The final speech at today’s London Book Fair Digital Minds Conference came from Don Katz, founder and CEO of Audible, which nowadays is an Amazon subsidiary. His topic: ‘The future of content business models’.

Its customers pay a mixture of monthly subscriptions and a la carte purchases for audio-books, getting an average of 15 books a year from the company. The company’s technology investment has been long-term: it had a digital audio player four and a half years before Apple made its first iPod, according to Katz.

“46% of the members had never bought an audio-book before, which implies more growth to come,” he added, saying that Audible’s membership is growing by 40% year-on-year.

The company invests heavily in technology and in customer care – Katz said the latter is crucial for any startup – as well as in marketing to consumers. “72% of our rights are globally cleared,” he noted. “That’s a really great thing to have.”

Audible has succeeded in part because of its relationship to how people look at time,” he continued, noting that hundreds of millions of people spend hundreds of millions of hours a week driving to work alone – Audible’s core target audience.

“If you ask people if they would be happier, more successful in their economic lives, more interesting at the dinner table if they read more books, they tend to say yes. It’s just there’s only so much time.”

So, to the challenges. The main one is “there is simply not enough audio, there is not enough audio-books, even though it’s clear to us that every good book… should be in audio”. 80-90% of frontlist books don’t go to audio, according to Katz. “If a member runs out of sci-fi, we lose a member, so it’s a bad thing,” he said, pointing out that Audible’s customers “go deep” into publishers’ catalogues, given the chance.

Hence Audible’s move into audio-book production – it’s now one of the biggest producers of this content – but he said it’s still been frustrating trying to up the number and quality of audio-books – especially when the rights exist but are lying dormant.

When a right is created, it’s supposed to be exploited,” he said. “One of my recommendations is to step that up.”

Audible has just announced a $20m Audible Author Services fund which will pay authors who sign up $1 for each download, which Katz said hopes will get the company engaged with authors. “It’s nothing to do with the royalty stream: it’s over and above”.

Why do something like this?

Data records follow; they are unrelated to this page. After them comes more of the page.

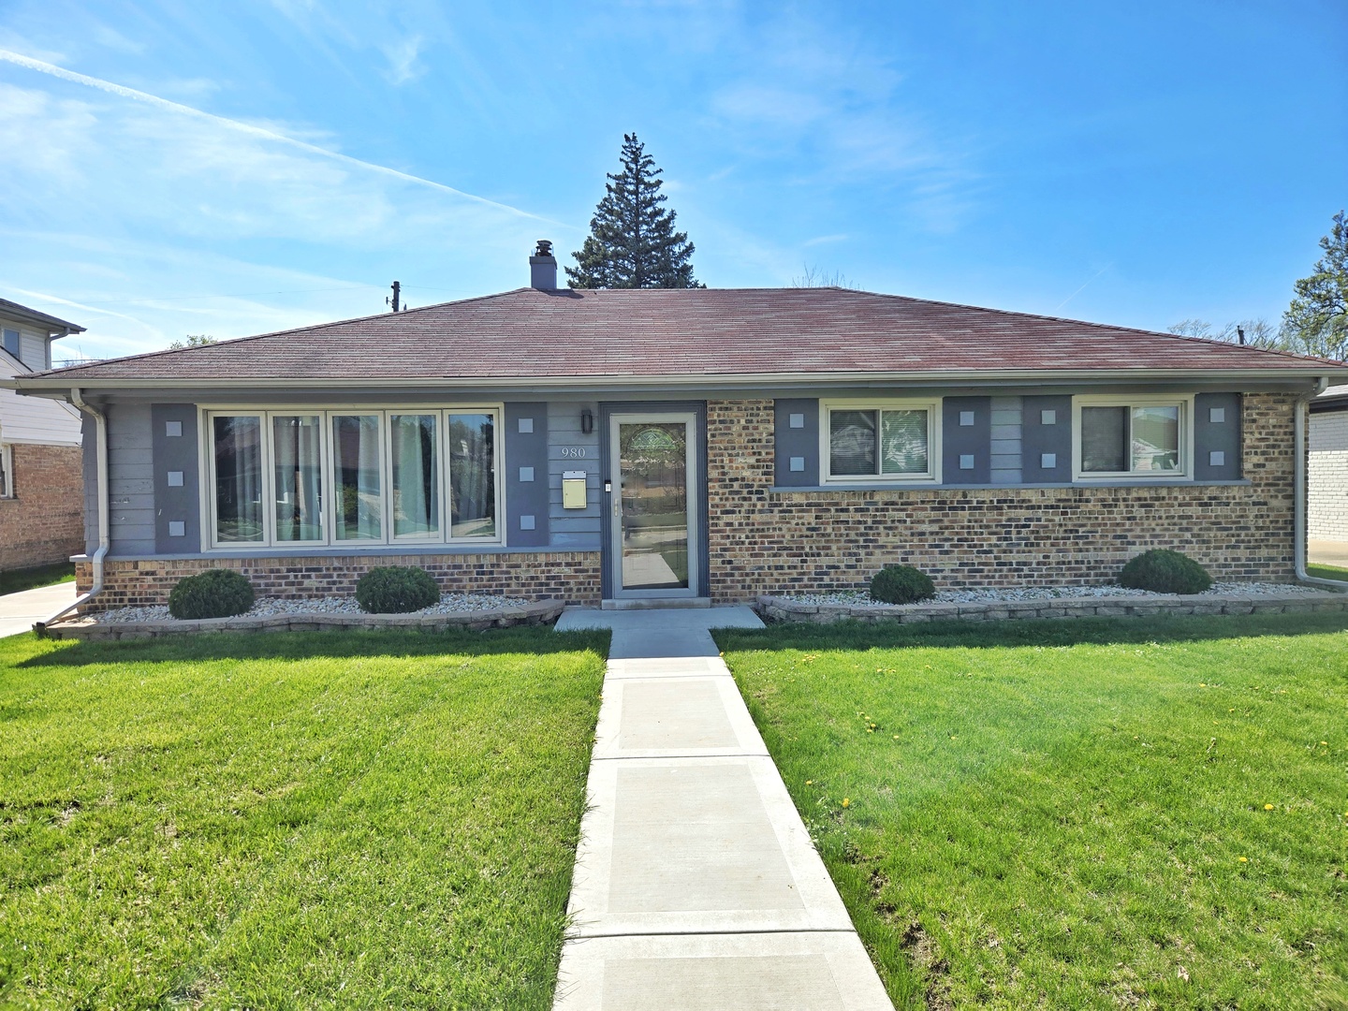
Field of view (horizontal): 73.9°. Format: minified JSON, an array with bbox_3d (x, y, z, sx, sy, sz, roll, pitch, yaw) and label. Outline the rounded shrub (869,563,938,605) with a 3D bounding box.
[{"bbox_3d":[2.290,0.775,8.970,0.680,0.400,0.660,-1,2,0],"label":"rounded shrub"}]

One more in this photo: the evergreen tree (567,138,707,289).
[{"bbox_3d":[-1.293,-5.873,29.832,6.600,12.825,6.600,-1,2,0],"label":"evergreen tree"}]

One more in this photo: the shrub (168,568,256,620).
[{"bbox_3d":[-4.450,0.835,8.620,0.770,0.460,0.750,-1,2,0],"label":"shrub"}]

First: “It’s just the right thing to do.” Second: “Authors clearly can help themselves in ways you never could before because of the digital era.” Katz talked about authors building mailing lists and Twitter followings.

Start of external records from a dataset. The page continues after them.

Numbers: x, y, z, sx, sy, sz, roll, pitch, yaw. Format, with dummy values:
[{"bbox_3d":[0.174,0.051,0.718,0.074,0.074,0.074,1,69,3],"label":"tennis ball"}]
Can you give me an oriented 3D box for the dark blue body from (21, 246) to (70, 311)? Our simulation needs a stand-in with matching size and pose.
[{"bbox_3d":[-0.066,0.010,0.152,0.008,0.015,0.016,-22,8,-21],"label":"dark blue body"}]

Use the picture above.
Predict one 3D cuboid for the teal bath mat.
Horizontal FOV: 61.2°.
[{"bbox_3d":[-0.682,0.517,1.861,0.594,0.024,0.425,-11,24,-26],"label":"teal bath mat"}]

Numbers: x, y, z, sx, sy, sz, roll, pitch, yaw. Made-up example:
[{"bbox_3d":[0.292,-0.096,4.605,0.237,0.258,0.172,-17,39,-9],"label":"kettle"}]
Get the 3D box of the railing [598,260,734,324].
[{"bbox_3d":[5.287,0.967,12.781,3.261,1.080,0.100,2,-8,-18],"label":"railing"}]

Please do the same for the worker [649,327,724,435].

“The idea of this self-reliant author who really gets what can be done is incredibly compelling,” he said. “I think it’s kinda over to sit above the marketplace and not row with the others trying to sell books… It’s part of the new thing. Whether or not the publisher and the agent step up too is clearly another question, here’s another way the author can make a difference.” And Audible wants to reward them for this.

Katz said he hopes the new fund will also wake up publishers and agents who aren’t investing in turning books into audio-books.

“Everything in publishing is controversial, and I expect this to be too,” he admitted, before adding that “technology changes everything” – and has done through time, for example the effect that moveable type had on culture, turning books into a business.

Usually invention is outside the standing content community of the moment, and usually resisted… and then eventually accepted,” he said. An example: the efforts the movie industry put into trying to squash video recorders and paid cable TV between 1970 and 1973 – with both later becoming cash cows for the industry.

Katz also talked about digital piracy, which has just as disruptive an effect, but had a silver lining for his company when it took hold in the music industry. “Piracy actually helped Audible, because it taught people how to download,” noted Katz.

“Business models can really, really change. When we came to England in 2004, 2005, we were told we’d have to make it an entirely a la carte business… because Brits would not do subscriptions.” Whereas now the UK is at the forefront of subscription models in various entertainment markets.

He finished with a piece of advice for publishers looking to negotiate the shifting digital markets. “If I was in traditional publishing, I’d step up the editorial services big-time… I’d exploit every right we had all over the world, and do away with territorial rights altogether, because they just don’t work.”